Container ships calling at Myanmar’s Port of Yangon in May were forced to wait in port up to three times longer than normal due to critical levels of congestion.
Ship call data seen by JOC.com for Myanmar Industrial Port show the vast majority of ships needed to stay in port for a minimum of 11 days, compared with three days to five days during normal periods. MOL’s Mathu Bhum, which arrived at the port on April 30, was unable to depart until May 16, and three other ships operated by Continental, MCC and RCL were also forced to spend a total of 16 days at the port during the first two weeks of May.
The data show major delays for ships in obtaining berths as well as during cargo loading and unloading.
Myanmar has set up a high-level working committee to investigate solutions to deal with the continuing congestion problem, including the possible introduction of 24-hour container loading and unloading operations.
The committee will make recommendations to Yangon’s Chief Minister U Phyo Min Thein by the middle of this month on the proposed extension of operating hours as well as strategies to clear the large backlog of empty and unclaimed containers that are hindering operations. The government may request reports from shipping companies on their freight logistics activities at the port to use as a basis for further operational improvements.

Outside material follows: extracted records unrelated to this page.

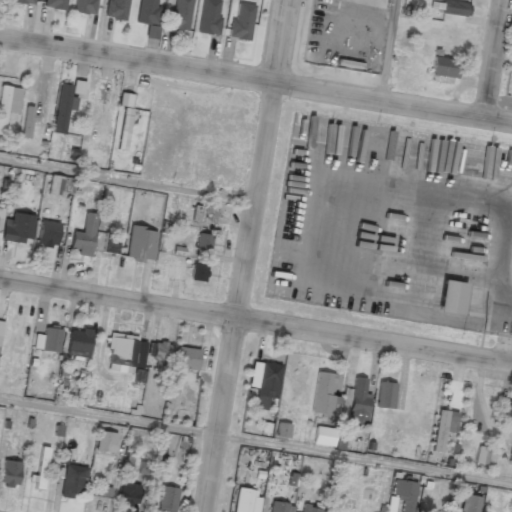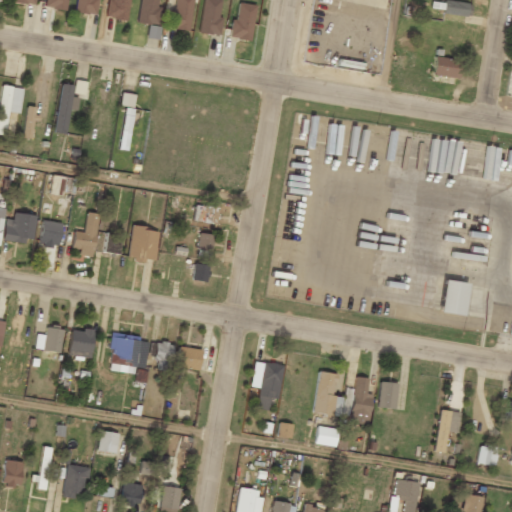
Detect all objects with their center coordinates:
building: (24, 1)
building: (54, 4)
building: (84, 6)
building: (455, 8)
building: (115, 9)
building: (147, 12)
building: (179, 14)
building: (208, 16)
building: (241, 22)
building: (152, 32)
road: (387, 50)
road: (492, 58)
building: (443, 67)
road: (255, 80)
building: (125, 100)
building: (8, 103)
building: (62, 108)
building: (27, 121)
building: (123, 129)
road: (128, 178)
building: (59, 185)
building: (1, 214)
building: (203, 214)
building: (18, 228)
building: (47, 233)
building: (84, 236)
building: (110, 242)
building: (140, 244)
building: (202, 245)
road: (245, 255)
building: (197, 272)
building: (450, 297)
building: (450, 298)
road: (255, 321)
building: (0, 326)
building: (47, 339)
building: (78, 343)
building: (159, 355)
building: (126, 356)
building: (186, 358)
building: (263, 382)
building: (384, 395)
building: (323, 396)
building: (357, 402)
building: (507, 410)
building: (443, 428)
building: (282, 430)
building: (323, 436)
building: (105, 442)
road: (255, 442)
building: (484, 455)
building: (150, 467)
building: (40, 469)
building: (10, 473)
building: (72, 481)
building: (102, 491)
building: (404, 494)
building: (128, 495)
building: (166, 499)
building: (245, 500)
building: (469, 503)
building: (390, 504)
building: (277, 507)
building: (308, 509)
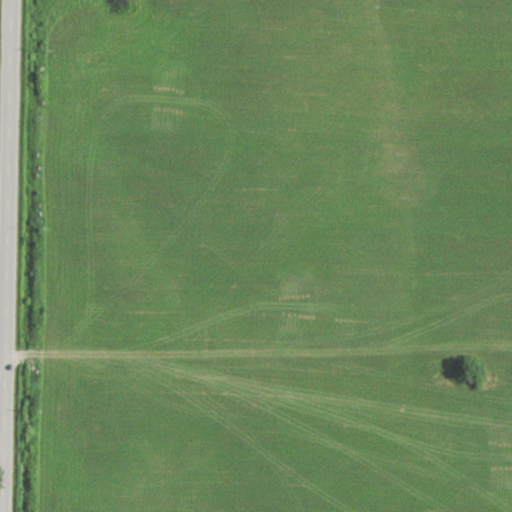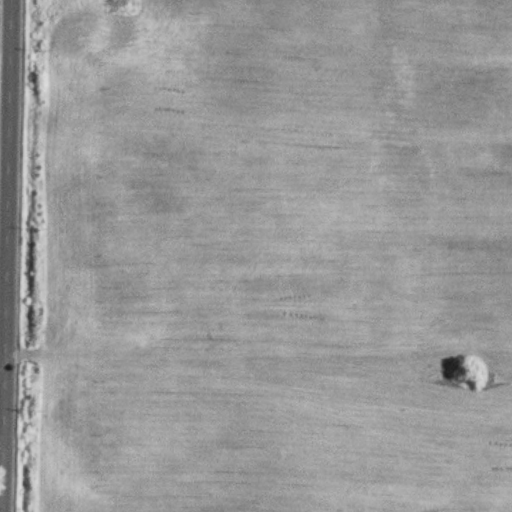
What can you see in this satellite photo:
road: (5, 256)
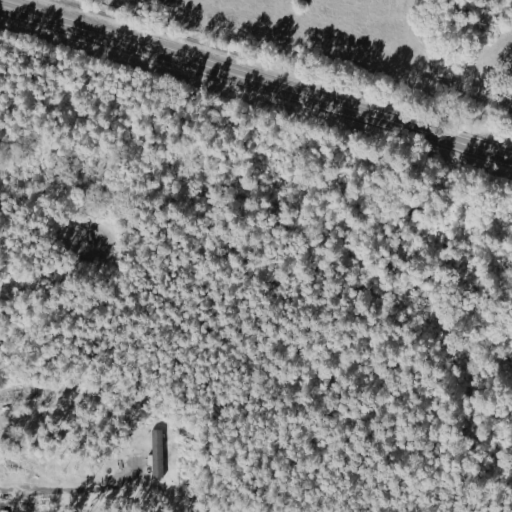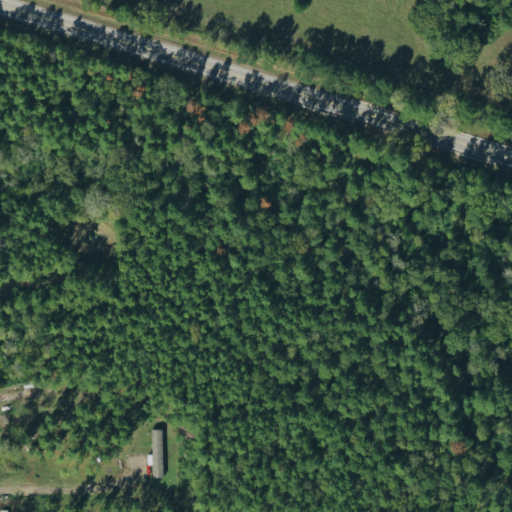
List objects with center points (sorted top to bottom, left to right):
road: (255, 80)
building: (21, 395)
building: (156, 453)
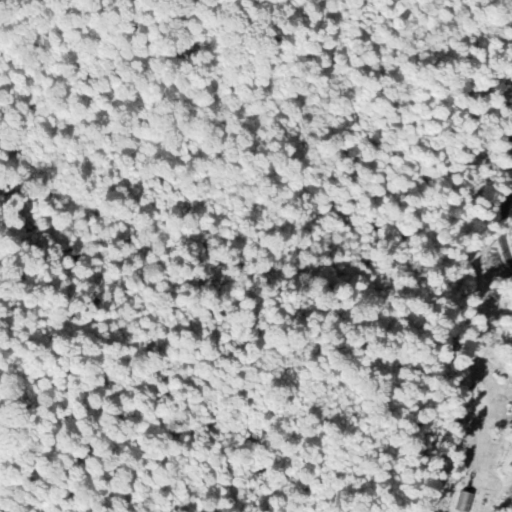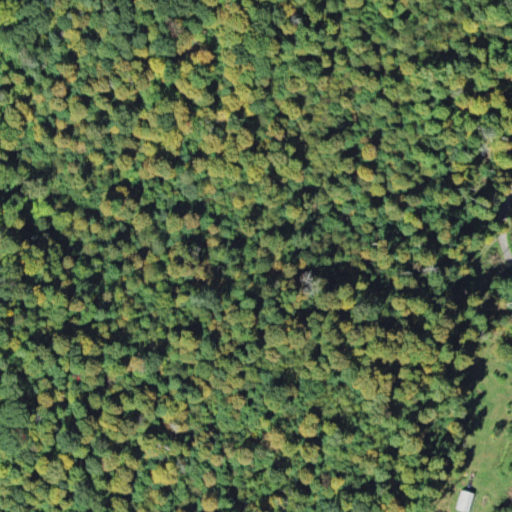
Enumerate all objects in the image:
road: (502, 223)
park: (505, 458)
road: (474, 505)
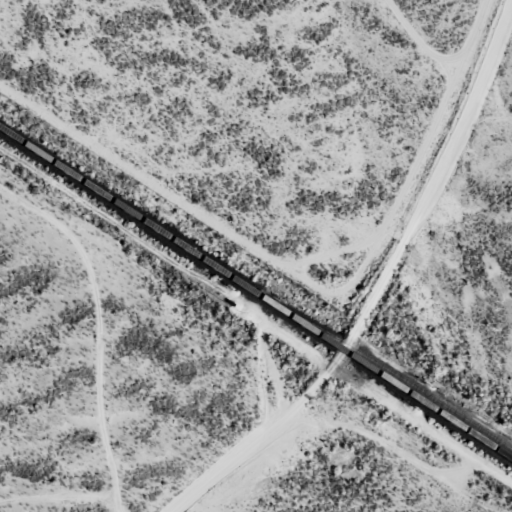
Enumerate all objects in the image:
road: (380, 288)
railway: (256, 292)
road: (81, 333)
railway: (383, 368)
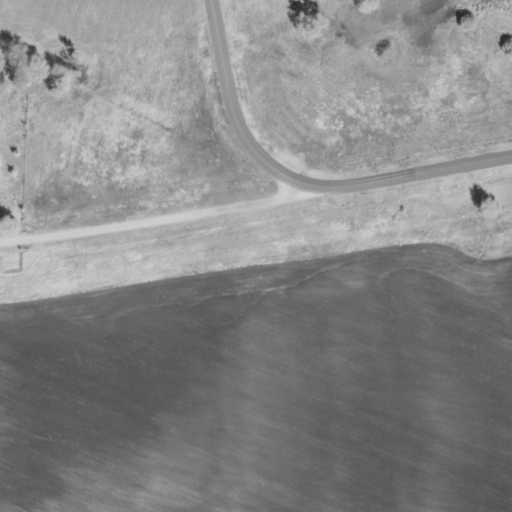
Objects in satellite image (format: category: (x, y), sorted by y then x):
road: (232, 107)
road: (256, 197)
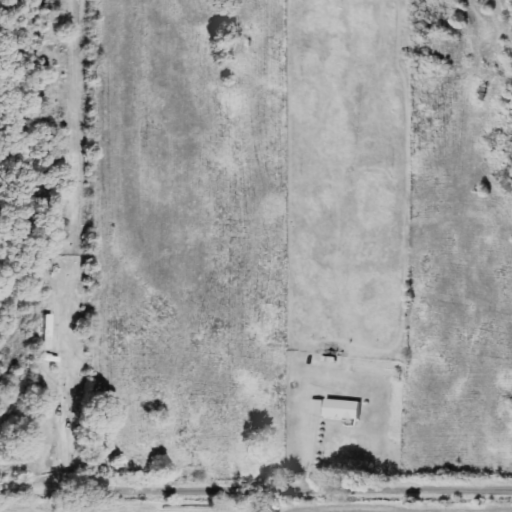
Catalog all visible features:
building: (318, 408)
building: (344, 411)
road: (256, 490)
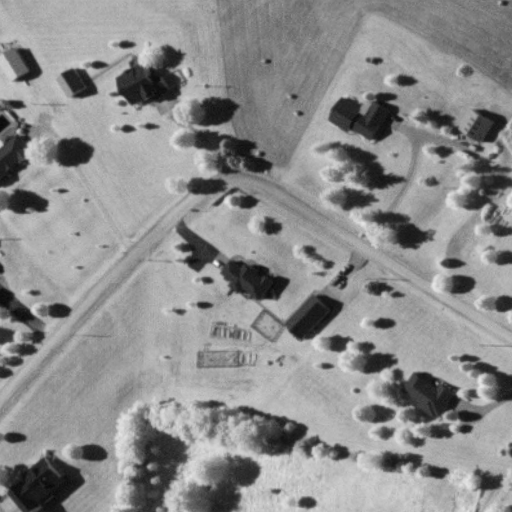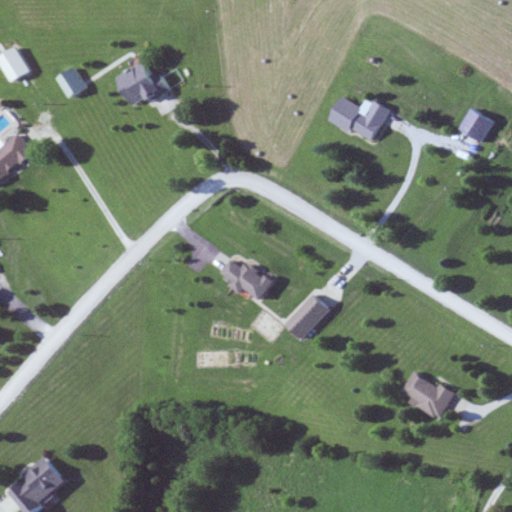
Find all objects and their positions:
building: (148, 84)
building: (367, 119)
building: (482, 126)
building: (16, 159)
road: (231, 181)
road: (402, 187)
road: (97, 193)
building: (254, 280)
building: (313, 317)
building: (434, 396)
building: (43, 486)
road: (497, 491)
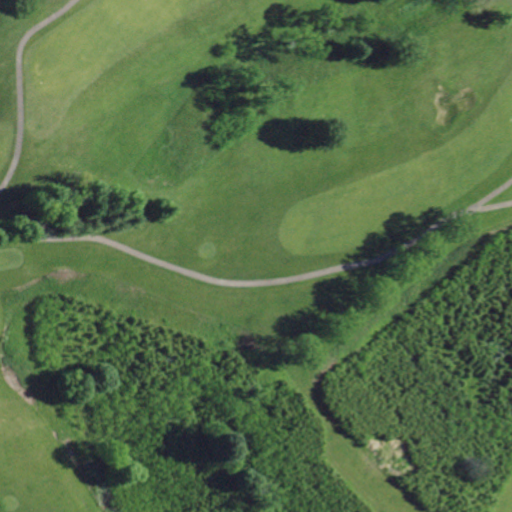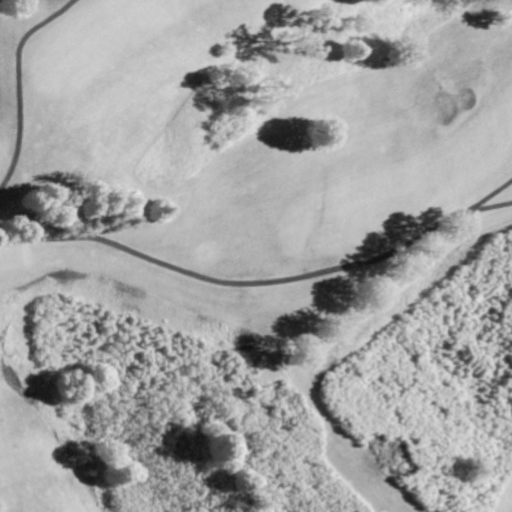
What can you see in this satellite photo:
road: (224, 69)
building: (30, 224)
park: (256, 256)
road: (259, 280)
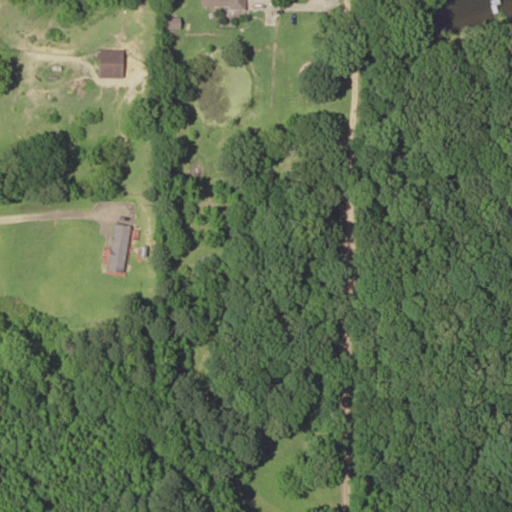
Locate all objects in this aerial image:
building: (108, 64)
building: (504, 78)
building: (115, 248)
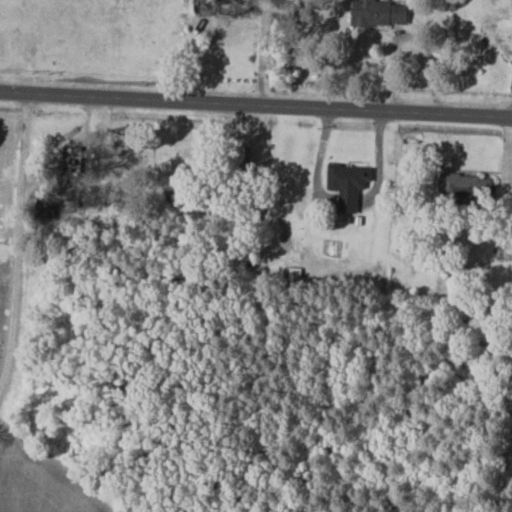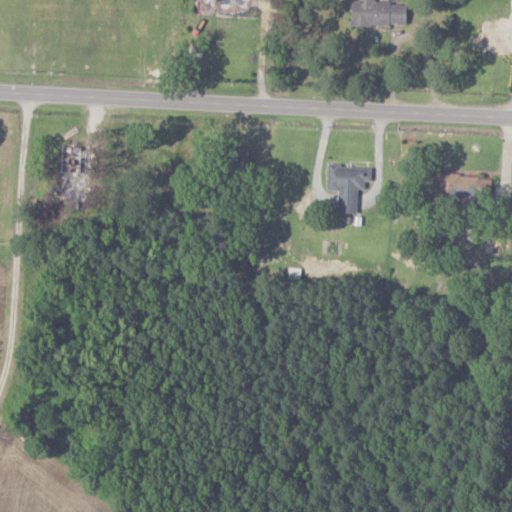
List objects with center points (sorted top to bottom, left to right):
building: (220, 6)
building: (511, 7)
building: (374, 13)
building: (494, 38)
road: (262, 57)
road: (255, 104)
road: (317, 160)
road: (377, 162)
building: (71, 173)
building: (345, 185)
building: (461, 188)
road: (345, 201)
road: (18, 228)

Round-the-clock Customs clearance has already been introduced as container lines continue to implement congestion surcharges for Yangon-bound cargo.
In its latest advisory note to customers, the Maersk Group-owned intra-Asia specialist MCC said vessels are facing waiting time and delays of 10 days to 11 days.
“Depots and terminals continue operating at the limit with a massive jam of containers around Yangon, consequently reducing yard productivity. In addition, draft restrictions have been implemented impacting intake capacity of all carriers operating in Yangon,” said the note.
MCC on Thursday revised upwards its congestion surcharge on all imports to Myanmar Industrial Port and Myanmar International Terminals Thilawa. The surcharge now stands at $100 per 20-foot-equivalent unit and 40-foot-equivalent unit for dry, high cube and reefer cargo.
The congestion is due to a combination of ongoing growth in trade volumes, poor port infrastructure and equipment, inefficient cargo handling processes and the limited draft of the port, which means larger vessels cannot call there.
More than 90 percent of Myanmar’s trade comes through the port of Yangon. Economic growth and the opening up of the country have resulted in a doubling of the number of vessels calling at the port over the past 10 years and a fourfold increase in container throughput.
Congestion has been more acute recently due to a spike in imports since the end of the New Year holiday that has lead to cargo surges and an imbalance in imports and exports. That imbalance is creating problems with handling and clearance processes. Imports have risen by 36 percent since the holidays, while exports have fallen slightly, according to figures from the Ministry of Commerce.
“Imports are coming in, but exports are not going out fast enough, so that the empty containers stack up. This makes it difficult to locate individual containers, because our computer systems can’t keep up,” said U Aye Lwin, joint-general secretary of the Union of Myanmar Federation of Chambers of Commerce and Industry.
Three main projects are underway to address Myanmar’s future port infrastructure requirements. However, just one of these is in Yangon, where environmental restrictions will always cap its capability as a major container throughput hub.
Japan’s Toyo Construction and JFE Engineering Corporation are constructing a new container terminal at Thilawa. The 13.8 billion Japanese yen ($125.5 million) project is scheduled for completion in the autumn of 2018. The terminal will have an annual capacity of 187,000 TEUs. It will be able to receive two ships of up to 20,000 deadweight tonnage at the same time, compared with the existing capacity of being able to receive one 20,000 dwt vessel at a time.
A second Chinese-invested project is underway at the Kyaukpyu special economic zone in Rakhine state, adjacent to Bangladesh. This involves construction of a new deep-sea port with an annual capacity of 7 million TEUs, a 1,000 hectare (2,471 acres) industrial area and local railway network.
A deep-sea port is also planned for Dawei, 600 kilometers (373 miles) south of Yangon. Located on Southeast Asia’s Southern Economic Corridor, the port will be at the center of a new logistics route from Indochina to the Andaman Sea and Indian Ocean.